On May 7, reporting from India and Europe confirmed that Google DeepMind, Microsoft and xAI have signed new agreements with the US Commerce Department’s Center for AI Standards and Innovation (CAISI) to let it test advanced models before and after deployment. The deals extend earlier arrangements with OpenAI and Anthropic, giving the US government structured access to nearly all major US‑based frontier AI labs’ systems.

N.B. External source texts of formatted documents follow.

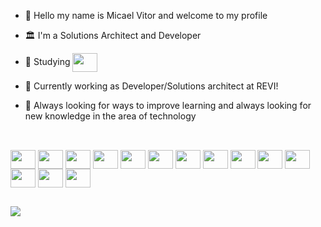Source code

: - 👋 Hello my name is Micael Vitor and welcome to my profile
- 🏛️ I'm a Solutions Architect and Developer

- 🌱 Studying <img align="center" height="30" width="40" src="https://cdn.jsdelivr.net/gh/devicons/devicon@latest/icons/opentelemetry/opentelemetry-original.svg" />
- 👯 Currently working as Developer/Solutions architect at REVI!
- 💬 Always looking for ways to improve learning and always looking for new knowledge in the area of ​​technology

##

<div style="display: inline_block"><br>
<img align="center" height="30" width="40" src="https://cdn.jsdelivr.net/gh/devicons/devicon/icons/bootstrap/bootstrap-original.svg" />
<img align="center" height="30" width="40" src="https://cdn.jsdelivr.net/gh/devicons/devicon/icons/html5/html5-original.svg" />
<img align="center" height="30" width="40" src="https://cdn.jsdelivr.net/gh/devicons/devicon/icons/css3/css3-original.svg" />
<img align="center" height="30" width="40" src="https://cdn.jsdelivr.net/gh/devicons/devicon/icons/javascript/javascript-original.svg" />
<img align="center" height="30" width="40" src="https://cdn.jsdelivr.net/gh/devicons/devicon/icons/mysql/mysql-original.svg" />
<img align="center" height="30" width="40" src="https://cdn.jsdelivr.net/gh/devicons/devicon@latest/icons/amazonwebservices/amazonwebservices-original-wordmark.svg" />
<img align="center" height="30" width="40" src="https://cdn.jsdelivr.net/gh/devicons/devicon@latest/icons/azure/azure-original.svg" />
<img align="center" height="30" width="40" src="https://cdn.jsdelivr.net/gh/devicons/devicon/icons/django/django-plain.svg" />
<img align="center" height="30" width="40" src="https://cdn.jsdelivr.net/gh/devicons/devicon/icons/linux/linux-original.svg" />
<img align="center" height="30" width="40" src="https://cdn.jsdelivr.net/gh/devicons/devicon/icons/docker/docker-original.svg" />
<img align="center" height="30" width="40" src="https://cdn.jsdelivr.net/gh/devicons/devicon/icons/typescript/typescript-original.svg" />
<img align="center" height="30" width="40" src="https://cdn.jsdelivr.net/gh/devicons/devicon/icons/react/react-original.svg" />  
<img align="center" height="30" width="40" src="https://cdn.jsdelivr.net/gh/devicons/devicon/icons/mongodb/mongodb-original.svg" />
<img align="center" height="30" width="40" src="https://cdn.jsdelivr.net/gh/devicons/devicon@latest/icons/postgresql/postgresql-original.svg" />


</div>

##

<div>
    <a href="https://www.linkedin.com/in/micael-vitor-81361a198/" target="_blank"> <img src="https://img.shields.io/badge/-LinkedIn-%230077B5?style=for-the-badge&logo=linkedin&logoColor=white" target="_blank"></a>
  
</div>  
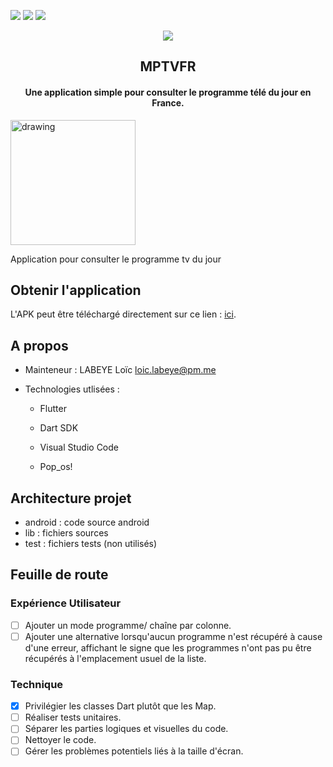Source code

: <a href="https://github.com/nag763/monprogrammetv/blob/main/LICENSE" alt="License"><img src="https://img.shields.io/bower/l/bootstrap"></a>
<a href="https://github.com/nag763/monprogrammetv/releases/latest" alt="GitHub release"><img src="https://img.shields.io/github/v/release/nag763/monprogrammetv" ></a>
<a href="" alt="issues"><img src="https://img.shields.io/github/issues/nag763/monprogrammetv"></a>

<p align="center"><img src="https://github.com/nag763/monprogrammetv/blob/main/logo.png"></img></p>

<h2 align="center">MPTVFR</h2>
<h4 align="center">Une application simple pour consulter le programme télé du jour en France.</h4>

<img src="https://github.com/nag763/monprogrammetv/blob/main/screen1.png" alt="drawing" width="200"/>

Application pour consulter le programme tv du jour

## Obtenir l'application

L'APK peut être téléchargé directement sur ce lien : [ici](https://github.com/nag763/monprogrammetv/releases/latest).

## A propos

- Mainteneur : LABEYE Loïc <loic.labeye@pm.me>

- Technologies utlisées :

  - Flutter

  - Dart SDK

  - Visual Studio Code

  - Pop_os!

## Architecture projet

- android : code source android
- lib : fichiers sources
- test : fichiers tests (non utilisés)

## Feuille de route

### Expérience Utilisateur

- [ ] Ajouter un mode programme/ chaîne par colonne.
- [ ] Ajouter une alternative lorsqu'aucun programme n'est récupéré à cause d'une erreur, affichant le signe que les programmes n'ont pas pu être récupérés à l'emplacement usuel de la liste.

### Technique

- [X] Privilégier les classes Dart plutôt que les Map.
- [ ] Réaliser tests unitaires.
- [ ] Séparer les parties logiques et visuelles du code.
- [ ] Nettoyer le code.
- [ ] Gérer les problèmes potentiels liés à la taille d'écran.
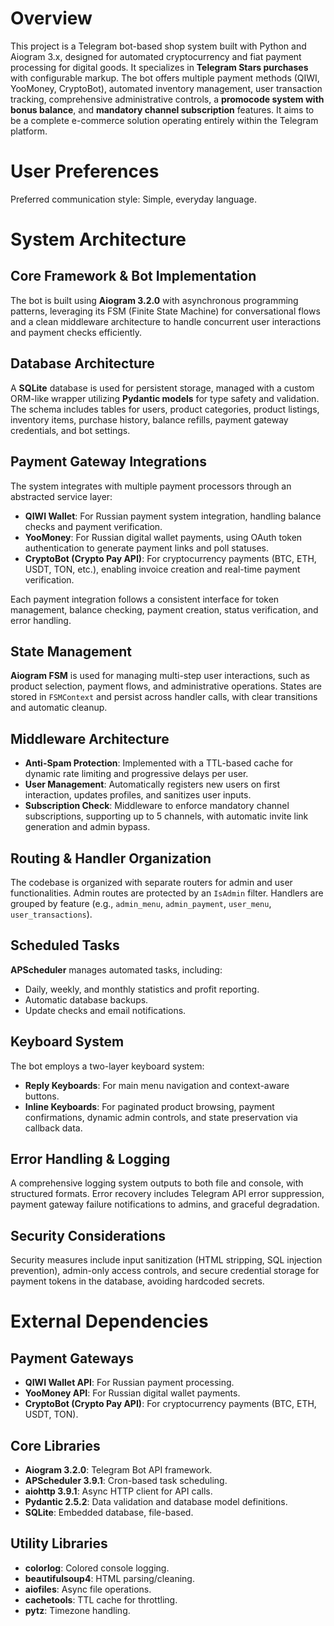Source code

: # Overview

This project is a Telegram bot-based shop system built with Python and Aiogram 3.x, designed for automated cryptocurrency and fiat payment processing for digital goods. It specializes in **Telegram Stars purchases** with configurable markup. The bot offers multiple payment methods (QIWI, YooMoney, CryptoBot), automated inventory management, user transaction tracking, comprehensive administrative controls, a **promocode system with bonus balance**, and **mandatory channel subscription** features. It aims to be a complete e-commerce solution operating entirely within the Telegram platform.

# User Preferences

Preferred communication style: Simple, everyday language.

# System Architecture

## Core Framework & Bot Implementation

The bot is built using **Aiogram 3.2.0** with asynchronous programming patterns, leveraging its FSM (Finite State Machine) for conversational flows and a clean middleware architecture to handle concurrent user interactions and payment checks efficiently.

## Database Architecture

A **SQLite** database is used for persistent storage, managed with a custom ORM-like wrapper utilizing **Pydantic models** for type safety and validation. The schema includes tables for users, product categories, product listings, inventory items, purchase history, balance refills, payment gateway credentials, and bot settings.

## Payment Gateway Integrations

The system integrates with multiple payment processors through an abstracted service layer:
-   **QIWI Wallet**: For Russian payment system integration, handling balance checks and payment verification.
-   **YooMoney**: For Russian digital wallet payments, using OAuth token authentication to generate payment links and poll statuses.
-   **CryptoBot (Crypto Pay API)**: For cryptocurrency payments (BTC, ETH, USDT, TON, etc.), enabling invoice creation and real-time payment verification.

Each payment integration follows a consistent interface for token management, balance checking, payment creation, status verification, and error handling.

## State Management

**Aiogram FSM** is used for managing multi-step user interactions, such as product selection, payment flows, and administrative operations. States are stored in `FSMContext` and persist across handler calls, with clear transitions and automatic cleanup.

## Middleware Architecture

-   **Anti-Spam Protection**: Implemented with a TTL-based cache for dynamic rate limiting and progressive delays per user.
-   **User Management**: Automatically registers new users on first interaction, updates profiles, and sanitizes user inputs.
-   **Subscription Check**: Middleware to enforce mandatory channel subscriptions, supporting up to 5 channels, with automatic invite link generation and admin bypass.

## Routing & Handler Organization

The codebase is organized with separate routers for admin and user functionalities. Admin routes are protected by an `IsAdmin` filter. Handlers are grouped by feature (e.g., `admin_menu`, `admin_payment`, `user_menu`, `user_transactions`).

## Scheduled Tasks

**APScheduler** manages automated tasks, including:
-   Daily, weekly, and monthly statistics and profit reporting.
-   Automatic database backups.
-   Update checks and email notifications.

## Keyboard System

The bot employs a two-layer keyboard system:
-   **Reply Keyboards**: For main menu navigation and context-aware buttons.
-   **Inline Keyboards**: For paginated product browsing, payment confirmations, dynamic admin controls, and state preservation via callback data.

## Error Handling & Logging

A comprehensive logging system outputs to both file and console, with structured formats. Error recovery includes Telegram API error suppression, payment gateway failure notifications to admins, and graceful degradation.

## Security Considerations

Security measures include input sanitization (HTML stripping, SQL injection prevention), admin-only access controls, and secure credential storage for payment tokens in the database, avoiding hardcoded secrets.

# External Dependencies

## Payment Gateways

-   **QIWI Wallet API**: For Russian payment processing.
-   **YooMoney API**: For Russian digital wallet payments.
-   **CryptoBot (Crypto Pay API)**: For cryptocurrency payments (BTC, ETH, USDT, TON).

## Core Libraries

-   **Aiogram 3.2.0**: Telegram Bot API framework.
-   **APScheduler 3.9.1**: Cron-based task scheduling.
-   **aiohttp 3.9.1**: Async HTTP client for API calls.
-   **Pydantic 2.5.2**: Data validation and database model definitions.
-   **SQLite**: Embedded database, file-based.

## Utility Libraries

-   **colorlog**: Colored console logging.
-   **beautifulsoup4**: HTML parsing/cleaning.
-   **aiofiles**: Async file operations.
-   **cachetools**: TTL cache for throttling.
-   **pytz**: Timezone handling.
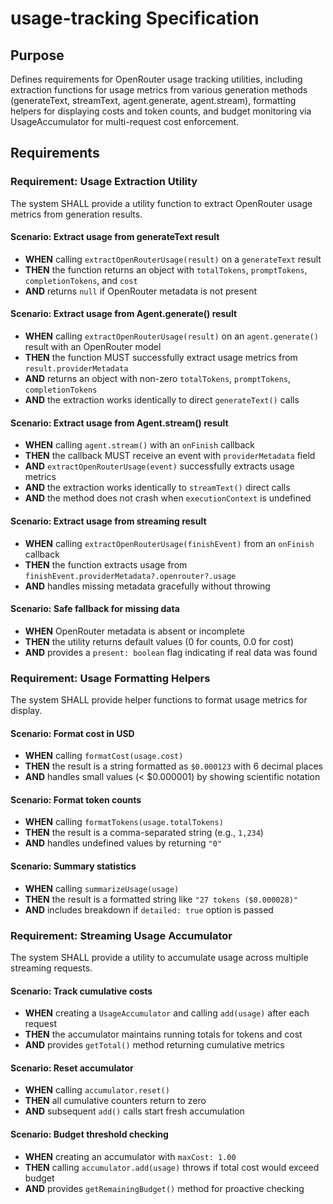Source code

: # usage-tracking Specification

## Purpose

Defines requirements for OpenRouter usage tracking utilities, including extraction functions for usage metrics from various generation methods (generateText, streamText, agent.generate, agent.stream), formatting helpers for displaying costs and token counts, and budget monitoring via UsageAccumulator for multi-request cost enforcement.
## Requirements
### Requirement: Usage Extraction Utility

The system SHALL provide a utility function to extract OpenRouter usage metrics from generation results.

#### Scenario: Extract usage from generateText result

- **WHEN** calling `extractOpenRouterUsage(result)` on a `generateText` result
- **THEN** the function returns an object with `totalTokens`, `promptTokens`, `completionTokens`, and `cost`
- **AND** returns `null` if OpenRouter metadata is not present

#### Scenario: Extract usage from Agent.generate() result

- **WHEN** calling `extractOpenRouterUsage(result)` on an `agent.generate()` result with an OpenRouter model
- **THEN** the function MUST successfully extract usage metrics from `result.providerMetadata`
- **AND** returns an object with non-zero `totalTokens`, `promptTokens`, `completionTokens`
- **AND** the extraction works identically to direct `generateText()` calls

#### Scenario: Extract usage from Agent.stream() result

- **WHEN** calling `agent.stream()` with an `onFinish` callback
- **THEN** the callback MUST receive an event with `providerMetadata` field
- **AND** `extractOpenRouterUsage(event)` successfully extracts usage metrics
- **AND** the extraction works identically to `streamText()` direct calls
- **AND** the method does not crash when `executionContext` is undefined

#### Scenario: Extract usage from streaming result

- **WHEN** calling `extractOpenRouterUsage(finishEvent)` from an `onFinish` callback
- **THEN** the function extracts usage from `finishEvent.providerMetadata?.openrouter?.usage`
- **AND** handles missing metadata gracefully without throwing

#### Scenario: Safe fallback for missing data

- **WHEN** OpenRouter metadata is absent or incomplete
- **THEN** the utility returns default values (0 for counts, 0.0 for cost)
- **AND** provides a `present: boolean` flag indicating if real data was found

### Requirement: Usage Formatting Helpers

The system SHALL provide helper functions to format usage metrics for display.

#### Scenario: Format cost in USD

- **WHEN** calling `formatCost(usage.cost)`
- **THEN** the result is a string formatted as `$0.000123` with 6 decimal places
- **AND** handles small values (< $0.000001) by showing scientific notation

#### Scenario: Format token counts

- **WHEN** calling `formatTokens(usage.totalTokens)`
- **THEN** the result is a comma-separated string (e.g., `1,234`)
- **AND** handles undefined values by returning `"0"`

#### Scenario: Summary statistics

- **WHEN** calling `summarizeUsage(usage)`
- **THEN** the result is a formatted string like `"27 tokens ($0.000028)"`
- **AND** includes breakdown if `detailed: true` option is passed

### Requirement: Streaming Usage Accumulator

The system SHALL provide a utility to accumulate usage across multiple streaming requests.

#### Scenario: Track cumulative costs

- **WHEN** creating a `UsageAccumulator` and calling `add(usage)` after each request
- **THEN** the accumulator maintains running totals for tokens and cost
- **AND** provides `getTotal()` method returning cumulative metrics

#### Scenario: Reset accumulator

- **WHEN** calling `accumulator.reset()`
- **THEN** all cumulative counters return to zero
- **AND** subsequent `add()` calls start fresh accumulation

#### Scenario: Budget threshold checking

- **WHEN** creating an accumulator with `maxCost: 1.00`
- **THEN** calling `accumulator.add(usage)` throws if total cost would exceed budget
- **AND** provides `getRemainingBudget()` method for proactive checking

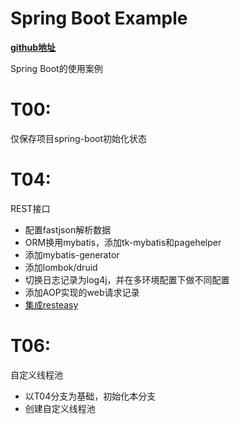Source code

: # Spring Boot Example

**[github地址](https://github.com/JesseyGone/project-dev)**

Spring Boot的使用案例

# T00: 
仅保存项目spring-boot初始化状态

# T04: 
REST接口
- 配置fastjson解析数据
- ORM换用mybatis，添加tk-mybatis和pagehelper
- 添加mybatis-generator
- 添加lombok/druid
- 切换日志记录为log4j，并在多环境配置下做不同配置
- 添加AOP实现的web请求记录
- [集成resteasy](https://github.com/JesseyGone/project-dev/blob/T04/src/main/java/ind/lgh/system/service/impl/SysUserServiceImpl.java)

# T06:
自定义线程池
- 以T04分支为基础，初始化本分支
- 创建自定义线程池
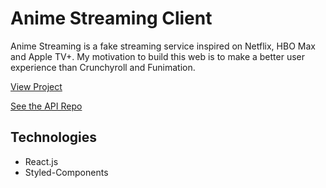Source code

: # Anime Streaming Client

Anime Streaming is a fake streaming service inspired on Netflix, HBO Max and Apple TV+. My motivation to build this web is to make a better user experience than Crunchyroll and Funimation.

[View Project](https://anime-streaming.netlify.app/)


[See the API Repo](https://github.com/yerovyespitia/anime-streaming-api)

## Technologies

* React.js
* Styled-Components

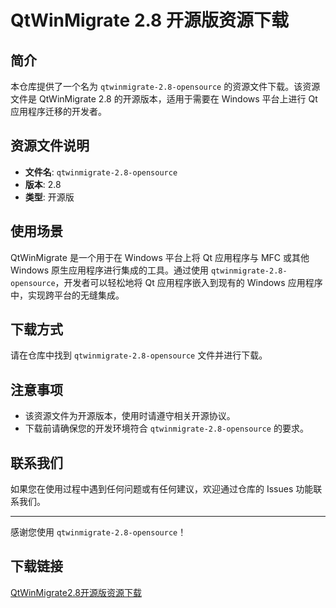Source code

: # QtWinMigrate 2.8 开源版资源下载

## 简介

本仓库提供了一个名为 `qtwinmigrate-2.8-opensource` 的资源文件下载。该资源文件是 QtWinMigrate 2.8 的开源版本，适用于需要在 Windows 平台上进行 Qt 应用程序迁移的开发者。

## 资源文件说明

- **文件名**: `qtwinmigrate-2.8-opensource`
- **版本**: 2.8
- **类型**: 开源版

## 使用场景

QtWinMigrate 是一个用于在 Windows 平台上将 Qt 应用程序与 MFC 或其他 Windows 原生应用程序进行集成的工具。通过使用 `qtwinmigrate-2.8-opensource`，开发者可以轻松地将 Qt 应用程序嵌入到现有的 Windows 应用程序中，实现跨平台的无缝集成。

## 下载方式

请在仓库中找到 `qtwinmigrate-2.8-opensource` 文件并进行下载。

## 注意事项

- 该资源文件为开源版本，使用时请遵守相关开源协议。
- 下载前请确保您的开发环境符合 `qtwinmigrate-2.8-opensource` 的要求。

## 联系我们

如果您在使用过程中遇到任何问题或有任何建议，欢迎通过仓库的 Issues 功能联系我们。

---

感谢您使用 `qtwinmigrate-2.8-opensource`！

## 下载链接

[QtWinMigrate2.8开源版资源下载](https://pan.quark.cn/s/d0edf80ad798)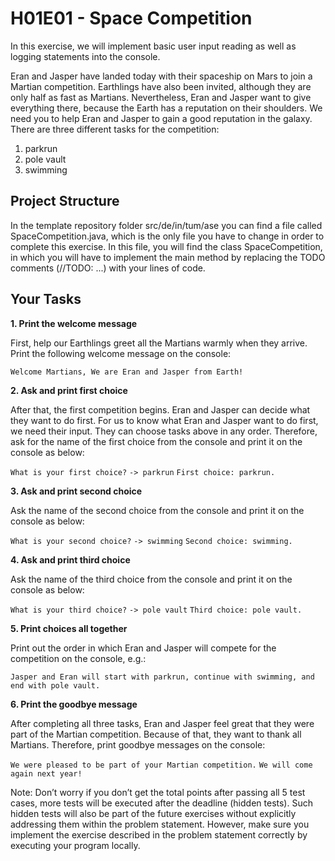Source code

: # H01E01 - Space Competition

In this exercise, we will implement basic user input reading as well as logging statements into the console.

Eran and Jasper have landed today with their spaceship on Mars to join a Martian competition. Earthlings have also been invited, although they are only half as fast as Martians. Nevertheless, Eran and Jasper want to give everything there, because the Earth has a reputation on their shoulders. We need you to help Eran and Jasper to gain a good reputation in the galaxy. There are three different tasks for the competition:

1. parkrun
2. pole vault
3. swimming

## Project Structure

In the template repository folder src/de/in/tum/ase you can find a file called SpaceCompetition.java, which is the only file you have to change in order to complete this exercise. In this file, you will find the class SpaceCompetition, in which you will have to implement the main method by replacing the TODO comments (//TODO: ...) with your lines of code.

## Your Tasks

**1. Print the welcome message**

First, help our Earthlings greet all the Martians warmly when they arrive. Print the following welcome message on the console:

`Welcome Martians, We are Eran and Jasper from Earth!`

**2. Ask and print first choice**

After that, the first competition begins. Eran and Jasper can decide what they want to do first. For us to know what Eran and Jasper want to do first, we need their input. They can choose tasks above in any order. Therefore, ask for the name of the first choice from the console and print it on the console as below:

`What is your first choice?`
`-> parkrun`
`First choice: parkrun.`

**3. Ask and print second choice**

Ask the name of the second choice from the console and print it on the console as below:

`What is your second choice?`
`-> swimming`
`Second choice: swimming.`

**4. Ask and print third choice**

Ask the name of the third choice from the console and print it on the console as below:

`What is your third choice?`
`-> pole vault`
`Third choice: pole vault.`

**5. Print choices all together**

Print out the order in which Eran and Jasper will compete for the competition on the console, e.g.:

`Jasper and Eran will start with parkrun, continue with swimming, and end with pole vault.`

**6. Print the goodbye message**

After completing all three tasks, Eran and Jasper feel great that they were part of the Martian competition. Because of that, they want to thank all Martians. Therefore, print goodbye messages on the console:

`We were pleased to be part of your Martian competition.`
`We will come again next year!`

Note: Don’t worry if you don’t get the total points after passing all 5 test cases, more tests will be executed after the deadline (hidden tests). Such hidden tests will also be part of the future exercises without explicitly addressing them within the problem statement. However, make sure you implement the exercise described in the problem statement correctly by executing your program locally.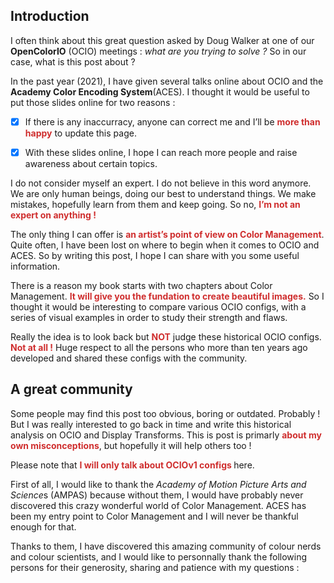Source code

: 		


## Introduction


I often think about this great question asked by Doug Walker at one of our **OpenColorIO** (OCIO) meetings : *what are you trying to solve ?* So in our case, what is this post about ?

In the past year (2021), I have given several talks online about OCIO and the **Academy Color Encoding System**(ACES). I thought it would be useful to put those slides online for two reasons :


- [x] If there is any inaccurracy, anyone can correct me and I’ll be <strong><span style="color:#cf2e2e" class="color">more than happy</span></strong> to update this page.

- [x] With these slides online, I hope I can reach more people and raise awareness about certain topics.</li></ul>



I do not consider myself an expert. I do not believe in this word anymore. We are only human beings, doing our best to understand things. We make mistakes, hopefully learn from them and keep going. So no, <strong><span style="color:#cf2e2e" class="color">I’m not an expert on anything !</span></strong></p>



The only thing I can offer is <strong><span style="color:#cf2e2e" class="color">an artist’s point of view on Color Management</span></strong>. Quite often, I have been lost on where to begin when it comes to OCIO and ACES.  So by writing this post, I hope I can share with you  some useful information.


There is a reason my book starts with two chapters about Color Management. <strong><span style="color:#cf2e2e" class="color">It will give you the fundation to create beautiful images.</span></strong> So I thought it would be interesting to compare various OCIO configs, with a series of visual examples in order to study their strength and flaws.


Really the idea is to look back but <strong><span style="color:#cf2e2e" class="color">NOT</span></strong> judge these historical OCIO configs. <strong><span style="color:#cf2e2e" class="color">Not at all !</span></strong> Huge respect to all the persons who more than ten years ago developed and shared these configs with the community.



## A great community


Some people may find this post too obvious, boring or outdated. Probably ! But I was really interested to go back in time and write this historical analysis on OCIO and Display Transforms. This is post is primarly <strong><span style="color:#cf2e2e" class="color">about my own misconceptions</span></strong>, but hopefully it will help others too !


Please note that <strong><span style="color:#cf2e2e" class="color">I will only talk about OCIOv1 configs</span> </strong>here.


First of all, I would like to thank the <em>Academy of Motion Picture Arts and Science</em>s (AMPAS) because without them, I would have probably never discovered this crazy wonderful world of Color Management. ACES has been my entry point to Color Management and I will never be thankful enough for that.


Thanks to them, I have discovered this amazing community of colour nerds and colour scientists, and I would like to personnally thank the following persons for their generosity, sharing and patience with my questions :


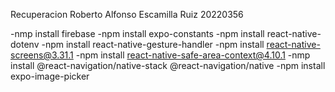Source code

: Recuperacion
Roberto Alfonso Escamilla Ruiz
20220356

-nmp install firebase
-npm install expo-constants
-npm install react-native-dotenv
-npm install react-native-gesture-handler
-npm install react-native-screens@3.31.1
-npm install react-native-safe-area-context@4.10.1
-nmp install @react-navigation/native-stack @react-navigation/native
-npm install expo-image-picker
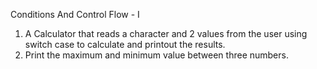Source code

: Conditions And Control Flow - I

01.  A Calculator that reads a character and 2 values from the user using switch case to calculate and printout the results.
02.  Print the maximum and minimum value between three numbers.

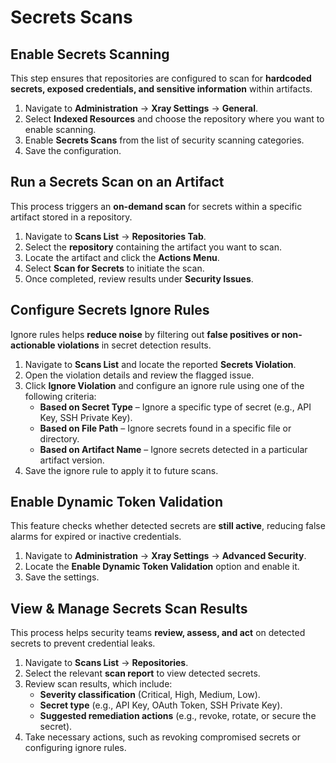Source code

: # Secrets Scans

## **Enable Secrets Scanning**

This step ensures that repositories are configured to scan for **hardcoded secrets, exposed credentials, and sensitive information** within artifacts.

1. Navigate to **Administration** → **Xray Settings** → **General**.
2. Select **Indexed Resources** and choose the repository where you want to enable scanning.
3. Enable **Secrets Scans** from the list of security scanning categories.
4. Save the configuration.

## **Run a Secrets Scan on an Artifact**

This process triggers an **on-demand scan** for secrets within a specific artifact stored in a repository.

1. Navigate to **Scans List** → **Repositories Tab**.
2. Select the **repository** containing the artifact you want to scan.
3. Locate the artifact and click the **Actions Menu**.
4. Select **Scan for Secrets** to initiate the scan.
5. Once completed, review results under **Security Issues**.

## **Configure Secrets Ignore Rules**

Ignore rules helps **reduce noise** by filtering out **false positives or non-actionable violations** in secret detection results.

1. Navigate to **Scans List** and locate the reported **Secrets Violation**.
2. Open the violation details and review the flagged issue.
3. Click **Ignore Violation** and configure an ignore rule using one of the following criteria:
   * **Based on Secret Type** – Ignore a specific type of secret (e.g., API Key, SSH Private Key).
   * **Based on File Path** – Ignore secrets found in a specific file or directory.
   * **Based on Artifact Name** – Ignore secrets detected in a particular artifact version.
4. Save the ignore rule to apply it to future scans.

## **Enable Dynamic Token Validation**

This feature checks whether detected secrets are **still active**, reducing false alarms for expired or inactive credentials.

1. Navigate to **Administration** → **Xray Settings** → **Advanced Security**.
2. Locate the **Enable Dynamic Token Validation** option and enable it.
3. Save the settings.

## **View & Manage Secrets Scan Results**

This process helps security teams **review, assess, and act** on detected secrets to prevent credential leaks.

1. Navigate to **Scans List** → **Repositories**.
2. Select the relevant **scan report** to view detected secrets.
3. Review scan results, which include:
   * **Severity classification** (Critical, High, Medium, Low).
   * **Secret type** (e.g., API Key, OAuth Token, SSH Private Key).
   * **Suggested remediation actions** (e.g., revoke, rotate, or secure the secret).
4. Take necessary actions, such as revoking compromised secrets or configuring ignore rules.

This article aggregates reporting from 7 news sources. The TL;DR is AI-generated from original reporting. Race to AGI's analysis provides editorial context on implications for AGI development.
By bringing Google DeepMind, Microsoft and xAI under the same evaluation umbrella as OpenAI and Anthropic, CAISI is quietly building a de facto US standard for pre‑deployment testing of frontier models. That doesn’t yet amount to hard regulation, but it does create a coordinated chokepoint where government experts can see what’s coming before it hits the market. In practice, this is how many complex technologies—from aviation to telecom—evolve: voluntary regimes harden into expectations, and expectations harden into rules.
For the AGI race, the agreements cut both ways. On one hand, a common testing pipeline can surface systemic risks—autonomous cyber capabilities, model‑assisted bio threats, cascading misalignment failures—before labs deploy the most capable systems. On the other, the fact that all major US labs are willing to participate suggests they don’t yet view federal scrutiny as a material brake on deployment velocity. CAISI’s influence will depend on how blunt its findings are and whether they ever translate into “no‑go” recommendations that industry or the White House feel obliged to follow.